I gave up at this point.

x86 Processors

They need ECC, which is first supported by core I7 (according to Barry Wolt at GR), and i7 uses too much power. This doesn't seem right to me, I thought earlier processors supported ECC RAM.


Freescale parts

P2010

Problems:

  • incompatible floating point unit
  • e500 kernel requirements and tests incomplete (code is done).
p4040

Uses 30watts, too much power

p3041
  • 4 core, 15 watt, 1300pins
  • e500mc core
  • 128KB L2/core, 1MB L3 shared

Has hypervisor support. Probably means kernel changes. There is no user manual available for this processor.

Expecting part cost to be ~$200-$250.

p5010
  • 1 core, 1300 pins
  • core is a "5500", haven't found manual for that yet. "Intro to
  • e5500 core" says it can run 32-bit code, and has classic FP.
  • 512KB L2, 1MB L3
  • Bary said this was too large, but he also said the 3041 might work.
  • Have a phone call in to get better understanding of what he meant.


Estimates

E500MC

e500mc kernel estimates to complete (i.e., not including SPE FPU changes). Assumption here is that e500mc is the same as e500v2 with a "classic" FPU because we don't have the spec. There is some evidence that this is FALSE because the P4080 spec says it has a hypervisor. Some risk factor is warranted.

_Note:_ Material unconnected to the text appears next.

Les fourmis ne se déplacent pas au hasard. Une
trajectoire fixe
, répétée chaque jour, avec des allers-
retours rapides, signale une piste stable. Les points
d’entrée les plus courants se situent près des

 Requirements development and review
   New section in processor tables:
     estimate 25 requirements
     2 weeks to read manual (reviewer and author)
     1.5 weeks for requirements development (3hrs/requirement)
     0.5 weeks for review
     4 weeks total    
 Code development
   1 week to finish code and do tracing
 Code review
   Estimate 12 files (the number that have 440 tags)
     50% hard(16hrs/file), 50% easy(4hrs/file): 120hrs total.
     3 weeks total
 Test development and review
   roughly 20 requirements need tests,
     5 test cases:
       2.5 days each for case and procedure development,
       1 day for review, 5*3.5~=20 days  or
       4 weeks total
 backend activities (not estimated)

e500mc would be: 12 weeks + backend

Kernel code and rqts changes included in "mc" estimate

 Assume compiler setup included in other estimates (for ANSI/math).
 6 existing tests have Floating point content.
   Assume 2 days each for test case and procedure development to "port" to SPE tests.
   1 day review each for test case and procedure review.
   6*3=18 days, or
   4 weeks

SPE would be: 4 weeks + 12 weeks (e500mc) + backend

Doing both SPE and MC would be an extra week or two because we were assuming "either/or" in some of the above estimates.